Felsefeci ve müneccimlerin açıkladıkları bazı sebepler

Bu sebeplerin en başında bazı teolog felsefecilerin ve müneccimlerin hareketlerinin, hadiselerin meydana gelmesinin sebebi olduğunu sandıkları “dokuzuncu atlas felek”tir. Onlara göre, hadiselerin sebeplerine ilişkin bilgilerinin kaynağı bu dokuzuncu atlas felektir. Bu temel anlayışı ortaya koyduktan sonra, ya onun vacib-ul vücudun bir malulu olduğunu, onu akıl veya nefis ya da başka bir olgu aracılığıyla etkin kıldığını söylerler, ya da onun malul olmasını inkâr ederek bizzat onu vacib-ul vücud olarak görürler. İşte saydığımız bu grupların bu sözleri bu bağlamda ileri sürülmüş sözlerin en fasit olanıdır. Çok da zeki olmalarına rağmen bu gerçeği malesef görememektedirler. Geri kalan insanların birçoğu da onlara nasıl bir cevap vereceğini bilememektedir.
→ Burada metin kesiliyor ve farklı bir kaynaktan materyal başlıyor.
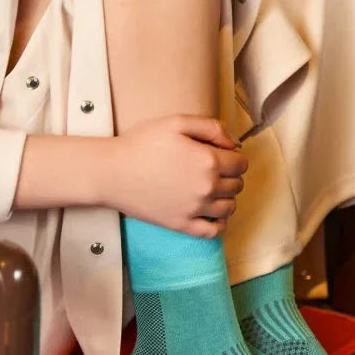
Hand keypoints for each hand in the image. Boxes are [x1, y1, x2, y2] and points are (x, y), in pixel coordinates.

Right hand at [99, 115, 246, 237]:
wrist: (112, 172)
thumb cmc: (141, 143)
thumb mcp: (177, 122)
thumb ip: (211, 128)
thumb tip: (234, 144)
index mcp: (209, 161)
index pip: (241, 164)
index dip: (234, 157)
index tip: (222, 155)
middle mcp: (207, 188)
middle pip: (237, 186)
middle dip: (231, 176)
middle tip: (213, 170)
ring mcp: (195, 210)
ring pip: (230, 208)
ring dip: (226, 197)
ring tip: (210, 189)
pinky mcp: (182, 225)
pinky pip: (214, 231)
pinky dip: (219, 223)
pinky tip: (210, 212)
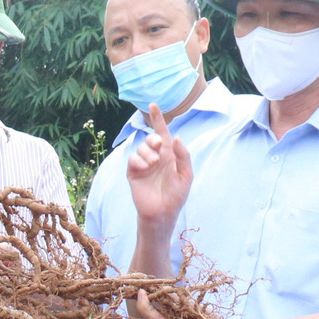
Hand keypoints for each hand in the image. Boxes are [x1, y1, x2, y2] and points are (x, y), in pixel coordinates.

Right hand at [126, 105, 192, 225]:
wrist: (163, 213)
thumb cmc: (176, 196)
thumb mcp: (186, 175)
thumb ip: (183, 155)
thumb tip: (174, 137)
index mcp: (168, 156)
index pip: (163, 134)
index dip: (158, 119)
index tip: (154, 105)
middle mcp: (155, 158)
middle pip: (150, 138)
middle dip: (153, 138)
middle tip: (158, 146)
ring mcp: (143, 165)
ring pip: (141, 147)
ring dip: (147, 152)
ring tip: (153, 164)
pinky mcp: (133, 173)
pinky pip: (132, 159)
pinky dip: (138, 160)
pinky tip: (145, 168)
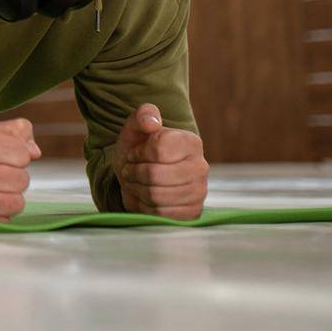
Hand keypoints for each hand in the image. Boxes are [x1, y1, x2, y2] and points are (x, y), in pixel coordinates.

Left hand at [108, 103, 208, 218]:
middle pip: (154, 174)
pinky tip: (145, 198)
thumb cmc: (138, 151)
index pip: (158, 149)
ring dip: (136, 189)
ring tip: (136, 182)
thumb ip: (142, 115)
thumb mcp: (135, 128)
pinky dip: (144, 207)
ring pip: (155, 195)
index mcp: (191, 142)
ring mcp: (199, 192)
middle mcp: (201, 167)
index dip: (138, 152)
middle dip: (133, 173)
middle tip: (131, 170)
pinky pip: (160, 214)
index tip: (136, 153)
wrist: (140, 178)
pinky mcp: (192, 213)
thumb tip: (152, 122)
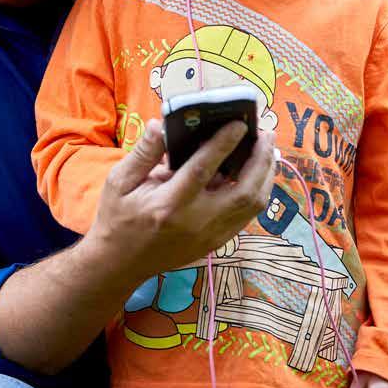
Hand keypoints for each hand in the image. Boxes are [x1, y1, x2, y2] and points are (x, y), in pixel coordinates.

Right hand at [87, 118, 275, 281]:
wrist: (118, 264)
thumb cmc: (118, 217)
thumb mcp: (120, 181)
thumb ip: (144, 152)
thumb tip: (163, 124)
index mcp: (169, 204)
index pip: (204, 169)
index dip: (224, 144)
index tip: (240, 123)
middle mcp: (195, 222)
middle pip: (243, 191)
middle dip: (260, 160)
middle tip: (267, 134)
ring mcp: (210, 236)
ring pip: (252, 206)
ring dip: (265, 176)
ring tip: (269, 150)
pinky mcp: (216, 243)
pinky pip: (246, 217)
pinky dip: (257, 193)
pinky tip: (258, 175)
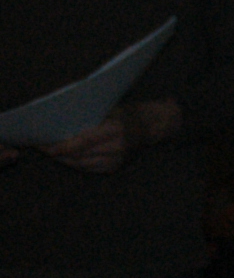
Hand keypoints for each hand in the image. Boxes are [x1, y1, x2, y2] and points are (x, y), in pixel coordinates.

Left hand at [41, 98, 178, 173]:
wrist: (148, 126)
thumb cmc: (124, 113)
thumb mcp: (109, 109)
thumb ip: (87, 116)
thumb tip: (59, 120)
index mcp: (116, 129)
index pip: (84, 141)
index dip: (63, 146)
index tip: (46, 146)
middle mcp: (117, 147)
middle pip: (80, 154)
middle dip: (59, 152)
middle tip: (41, 148)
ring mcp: (116, 160)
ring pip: (81, 163)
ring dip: (64, 159)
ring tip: (50, 152)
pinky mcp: (114, 168)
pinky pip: (87, 168)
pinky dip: (74, 163)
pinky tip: (65, 157)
Göğe bakan bir kimse, göğün hareketinin yüceler aleminde meydana gelen bütün hareketlerin sebebi olmadığını anlar. Çoğunlukla şöyle denir:

Gök maşrıki hareketiyle içindeki bütün felekleri maşrıktan mağribe doğru hareket ettirir. Fakat bununla beraber, her felekin kendine özgü başka bir hareketi vardır ve bu genel hareketten ayrıdır. Sabit cisimler feleki, güneş, ay ve doğup batan yıldızların kendilerine özgü hareketlerinin olması gibi. Bu farklı ve kendine özgü hareketler sözünü ettiğimiz -ve aynı zamanda farklılaştıkları- hareketin sonuçları değildirler. Felekleri de bu dokuzuncu feleğin malulu sayılmazlar.
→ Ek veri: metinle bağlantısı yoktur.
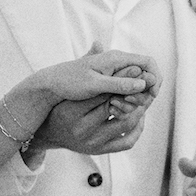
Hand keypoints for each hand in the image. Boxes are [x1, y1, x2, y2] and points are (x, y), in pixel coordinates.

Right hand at [25, 47, 160, 159]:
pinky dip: (137, 129)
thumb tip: (100, 43)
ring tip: (145, 98)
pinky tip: (140, 116)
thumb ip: (86, 66)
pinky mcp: (100, 152)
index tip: (139, 71)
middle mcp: (82, 129)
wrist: (47, 133)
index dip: (125, 80)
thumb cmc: (61, 104)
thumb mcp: (71, 86)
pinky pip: (127, 142)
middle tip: (148, 85)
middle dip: (136, 95)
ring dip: (139, 110)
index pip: (106, 92)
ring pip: (126, 124)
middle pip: (119, 108)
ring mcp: (92, 143)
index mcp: (74, 110)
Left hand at [31, 49, 157, 105]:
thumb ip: (119, 84)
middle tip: (140, 106)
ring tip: (127, 108)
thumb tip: (144, 84)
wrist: (51, 82)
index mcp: (116, 58)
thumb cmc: (70, 82)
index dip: (155, 78)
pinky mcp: (108, 78)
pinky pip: (126, 85)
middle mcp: (117, 60)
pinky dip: (127, 97)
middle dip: (147, 89)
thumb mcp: (95, 85)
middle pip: (145, 72)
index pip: (148, 62)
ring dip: (137, 95)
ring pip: (136, 80)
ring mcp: (113, 69)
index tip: (152, 96)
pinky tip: (119, 108)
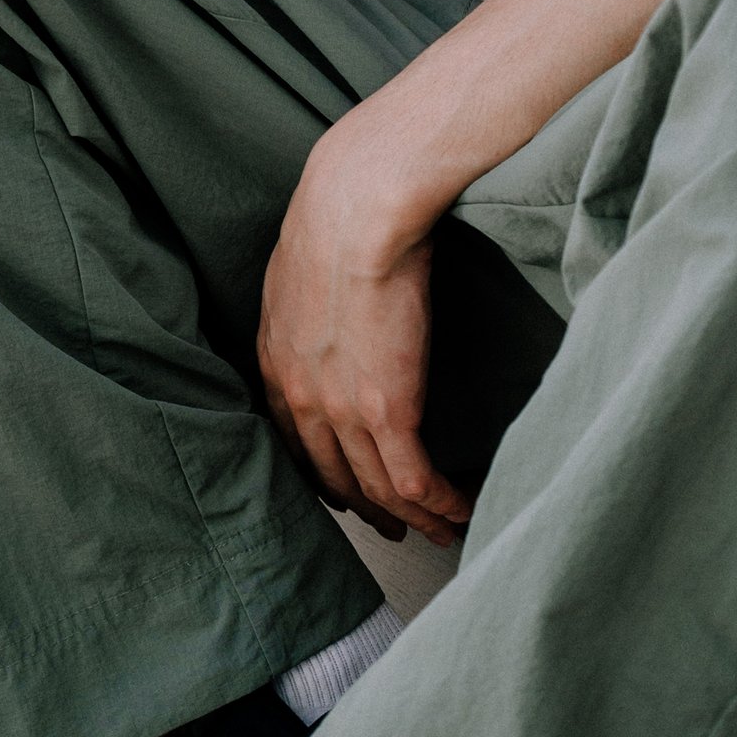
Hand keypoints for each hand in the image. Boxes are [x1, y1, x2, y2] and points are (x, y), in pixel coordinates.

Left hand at [257, 110, 472, 545]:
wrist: (357, 206)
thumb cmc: (337, 213)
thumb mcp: (299, 267)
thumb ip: (307, 305)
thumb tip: (329, 305)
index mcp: (276, 362)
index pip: (296, 443)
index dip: (326, 474)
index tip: (350, 489)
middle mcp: (301, 398)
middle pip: (336, 477)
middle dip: (368, 507)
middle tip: (395, 525)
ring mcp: (343, 410)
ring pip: (380, 488)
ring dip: (414, 517)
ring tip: (443, 530)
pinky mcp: (389, 410)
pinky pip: (415, 480)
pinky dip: (440, 504)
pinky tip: (460, 511)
Varsayalım ki, hadiseler, meydana gelen hadiseler, üçgen, dörtgen, altıgen ve paralel gibi muhtelif şekiller yıldızların hareketiyle meydana geliyorlar; fakat bilinen bir şey vardır ki, muhtelif şekiller dokuzuncu feleğin hareketinin malulu değildirler. Bilakis dokuzuncu feleğin hareketi sebebin sadece bir cüzüdür. tıpkı her feleğin hareketinin sebebin bir cüzü olması gibi. Bir göksel şekil de bu iki hareketin veya muhtelif hareketlerin bir araya gelmesi sonucu meydana gelir. Varsayalım ki dokuz felek yanyana geldiler. Bunların da yedi tane hareketleri vardır. Hatta bunların etkinliğine inananlara göre bu sayı daha da fazladır. Bunu da değişik hareketlerin delalet ettiği fazladan olan diğer felekler açısından belirginleştirebiliyoruz. Bedir feleği gibi. Ki yıldızların istikameti ve dönüşü bu felek çerçevesinde gerçekleşir. Bunun dışında başka hareketlere de kaynaklık etmektedir. Böyle olunca, dokuzuncu feleğin hareketini bütün hadiselerin sebebi olarak gören kimse, sözünü ettiğimiz bu felsefeciler ve müneccimler nezdinde bilinen şeylerle çelişkiye düşmüş olur. Akıl sahibi olan herkes de bunun bir çelişki olduğunu bilir. Sonra diyelim ki dokuzuncu feleğin hareketi bütün feleklerin hareketinin sebebidir; fakat bu sebep, bulutların oluşması, gök gürültüsü, şimşeğin çakması, yağmurların yağması, bitkilerin yeşermesi, canlıların ve madenlerin çeşitli hallerinin oluşması gibi şeylerin meydana gelmesi üzerindeki tek ve bağımsız etken değildir. Çünkü bu cisimlerin hareketlerinin tümü feleklerin hareketlerinden kaynaklanmaz. Bilakis bunların bir takım güçleri vardır, içlerinde bir takım sebepler barındırmaktadırlar ve bu kuvvet ve sebepler başka hareketlerinin de oluşmasına sebep olmaktadırlar. Nitekim her felek için bir hareket başlangıcı vardır ki, bu, başka bir felekten kaynaklanmaz.